Pictures aside, return every line below exactly as written.

Data shown:
■ ■ ■ ■ ■

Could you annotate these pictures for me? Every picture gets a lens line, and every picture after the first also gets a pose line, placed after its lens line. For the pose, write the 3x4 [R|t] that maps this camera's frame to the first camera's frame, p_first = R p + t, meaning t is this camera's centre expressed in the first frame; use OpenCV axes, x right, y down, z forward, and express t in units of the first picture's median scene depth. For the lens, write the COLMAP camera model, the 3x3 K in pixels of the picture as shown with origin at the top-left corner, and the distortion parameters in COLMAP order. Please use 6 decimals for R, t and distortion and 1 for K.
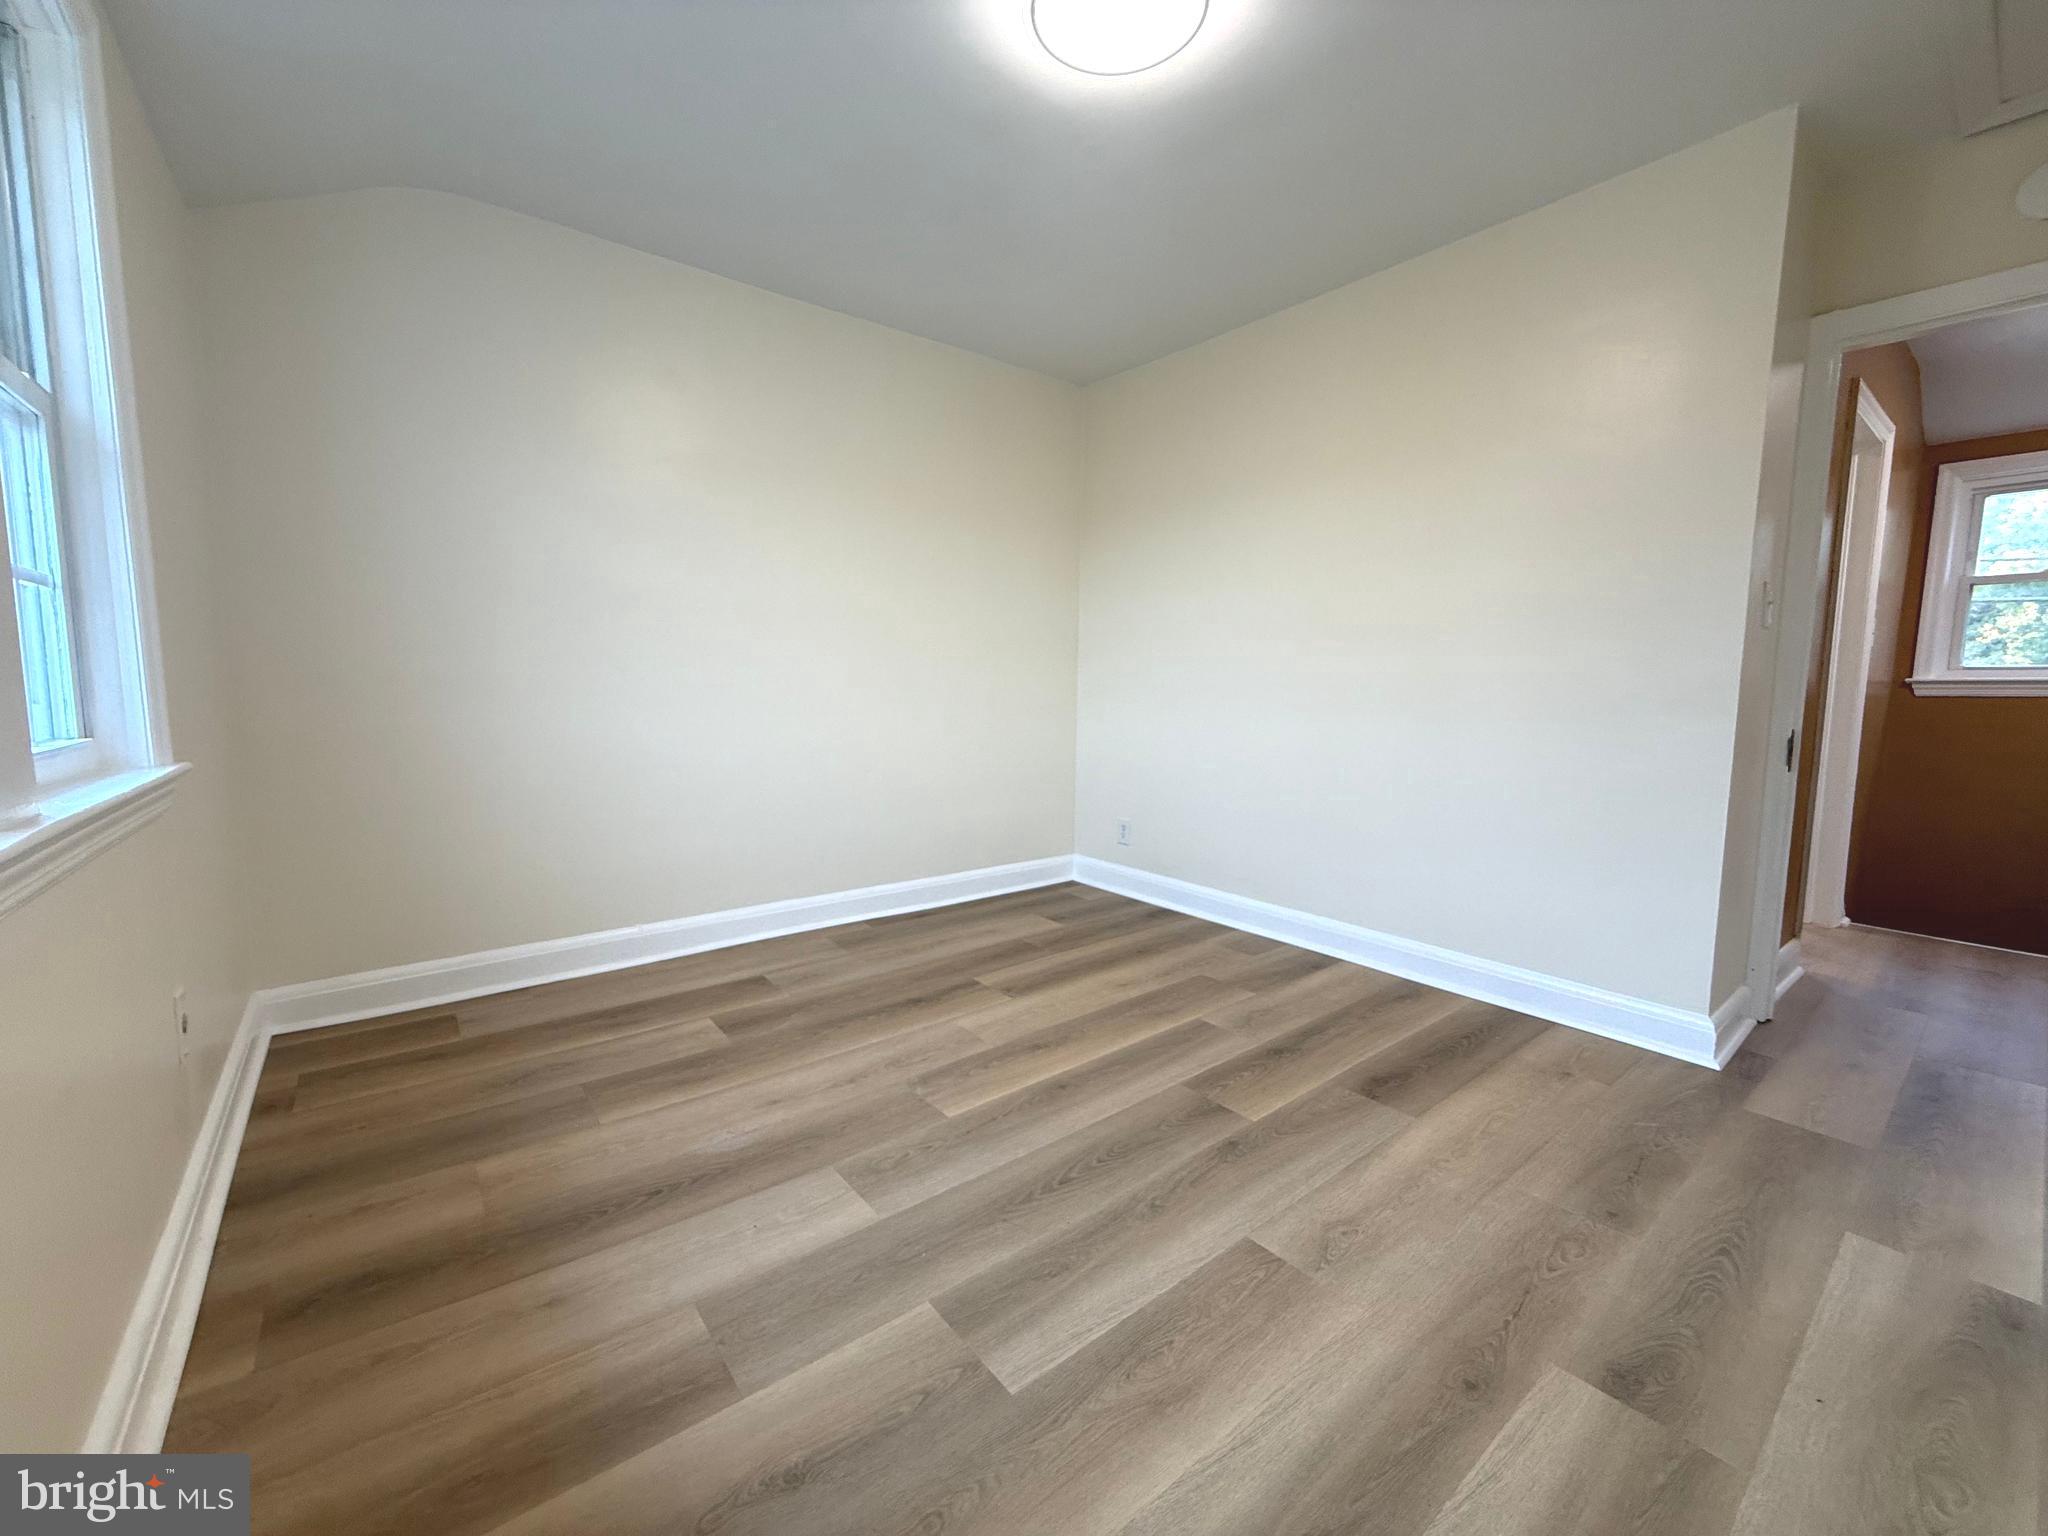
lens RADIAL K [[818.2, 0, 1022.1], [0, 818.2, 771.3], [0, 0, 1]] dist [0.002151, -0.000299]
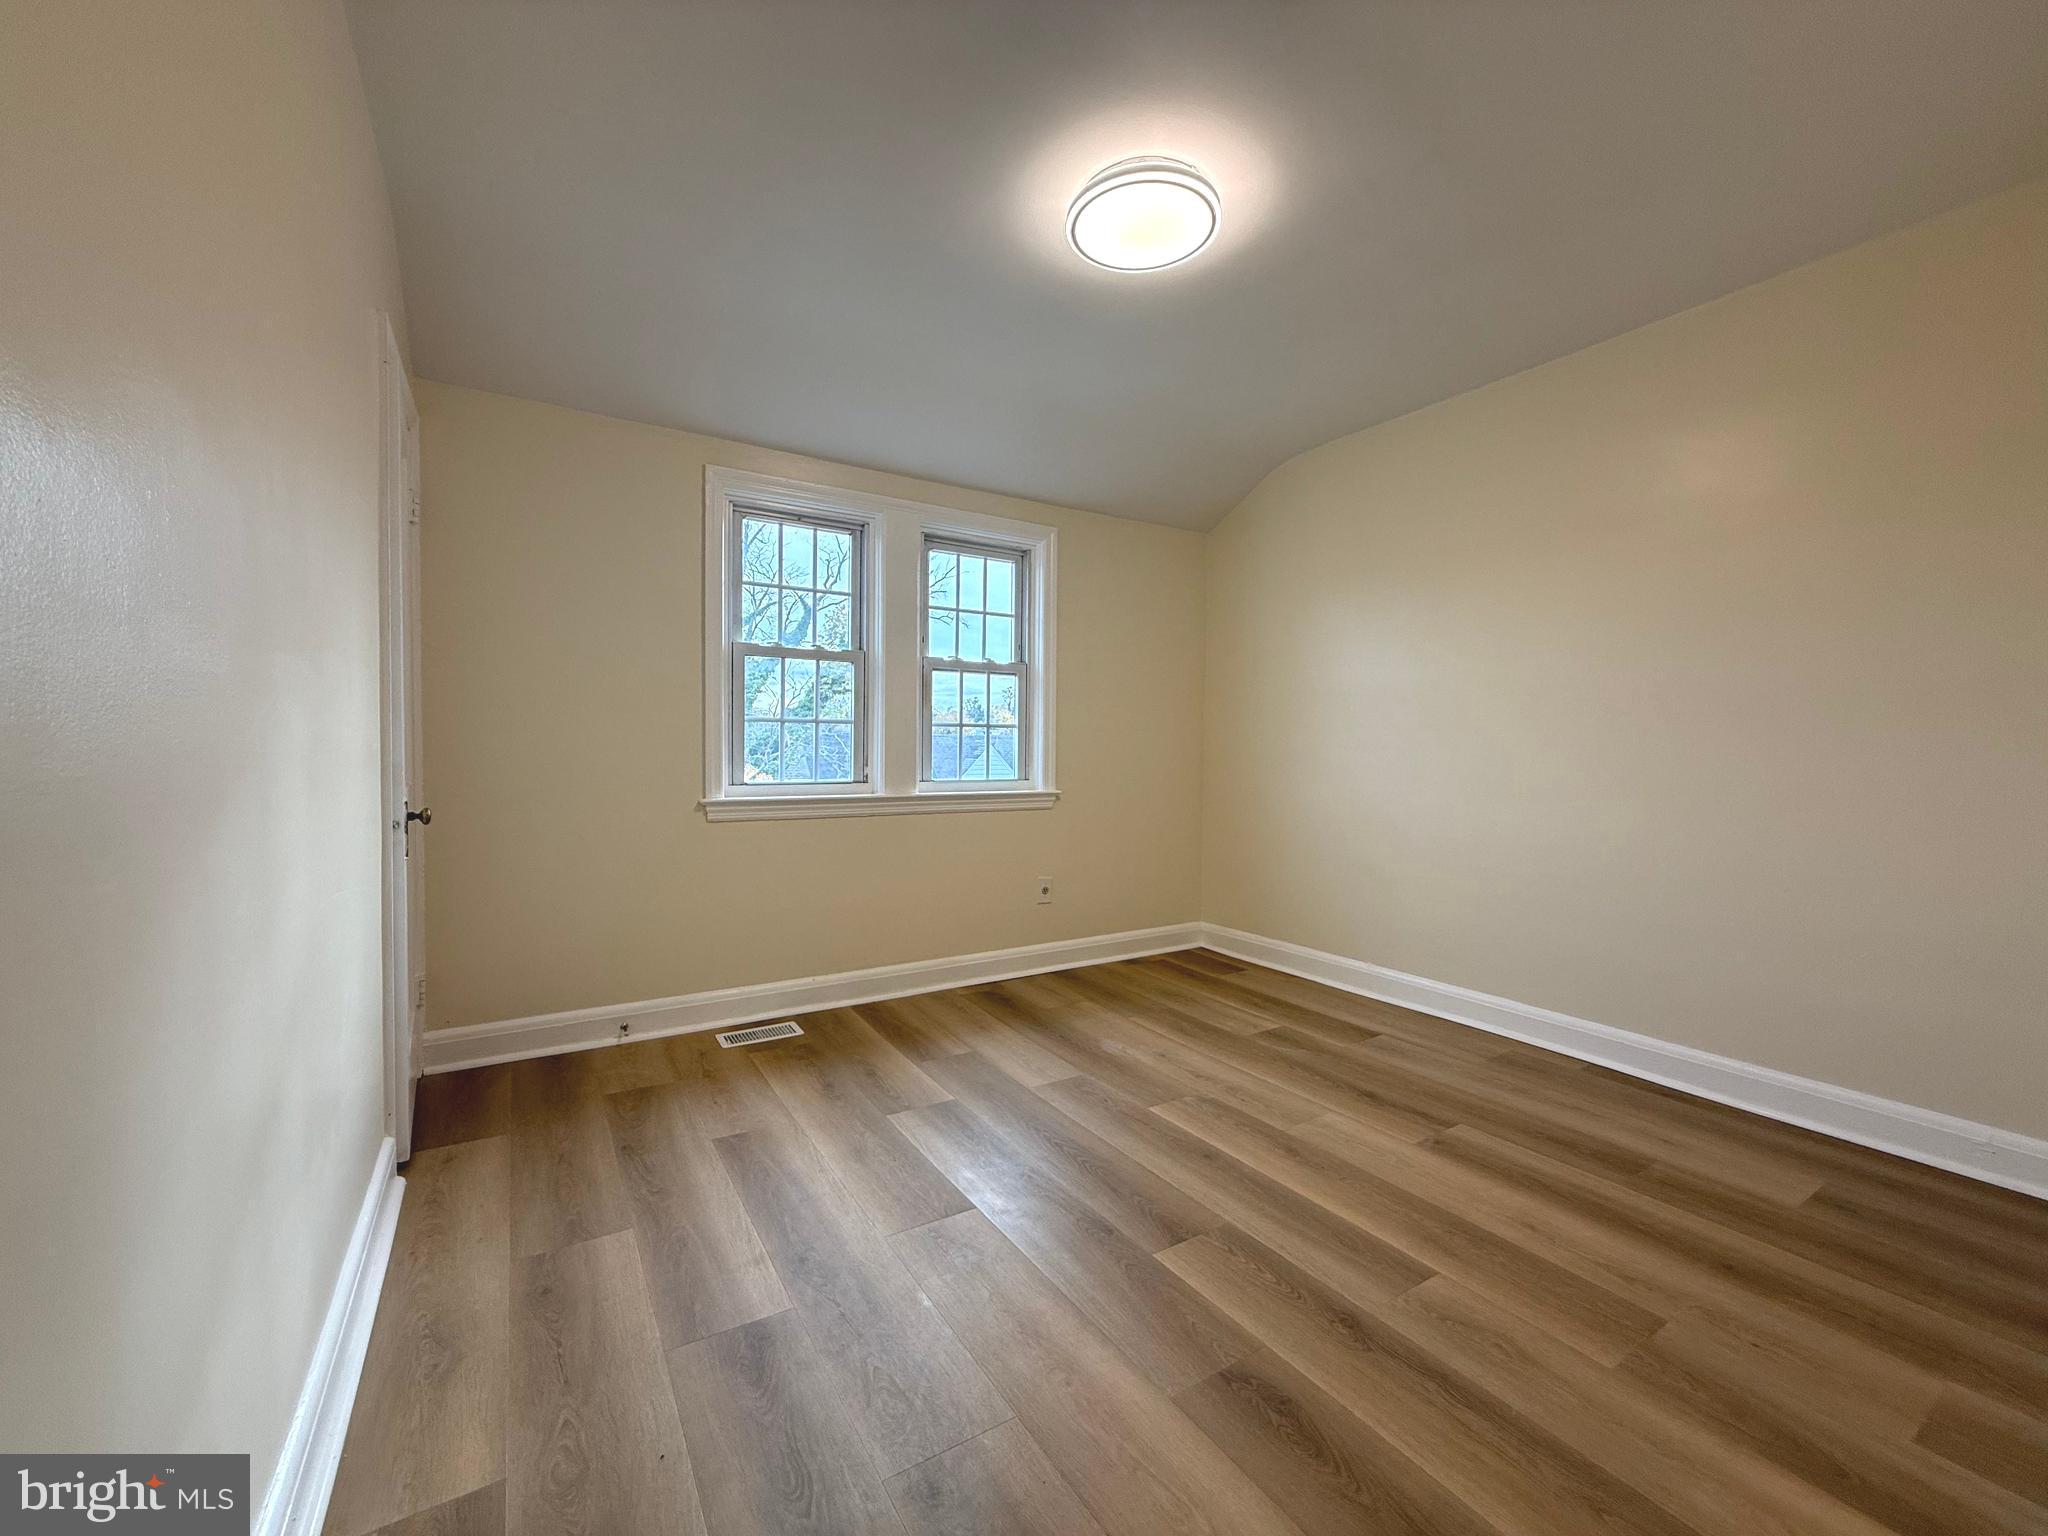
lens RADIAL K [[818.2, 0, 1012.7], [0, 818.2, 768.3], [0, 0, 1]] dist [0.002151, -0.000299]
pose [[-0.126702, 0.017528, -0.991786, 0.967739], [-0.117022, 0.992598, 0.032492, -0.092110], [0.985014, 0.120178, -0.123713, 0.732669]]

■ ■ ■ ■ ■

Response:
Could you annotate these pictures for me? Every picture gets a lens line, and every picture after the first also gets a pose line, placed after its lens line. For the pose, write the 3x4 [R|t] that maps this camera's frame to the first camera's frame, p_first = R p + t, meaning t is this camera's centre expressed in the first frame; use OpenCV axes, x right, y down, z forward, and express t in units of the first picture's median scene depth. For the lens, write the COLMAP camera model, the 3x3 K in pixels of the picture as shown with origin at the top-left corner, and the distortion parameters in COLMAP order. Please use 6 decimals for R, t and distortion and 1 for K.
lens RADIAL K [[818.2, 0, 1022.1], [0, 818.2, 771.3], [0, 0, 1]] dist [0.002151, -0.000299]
lens RADIAL K [[818.2, 0, 1012.7], [0, 818.2, 768.3], [0, 0, 1]] dist [0.002151, -0.000299]
pose [[-0.126702, 0.017528, -0.991786, 0.967739], [-0.117022, 0.992598, 0.032492, -0.092110], [0.985014, 0.120178, -0.123713, 0.732669]]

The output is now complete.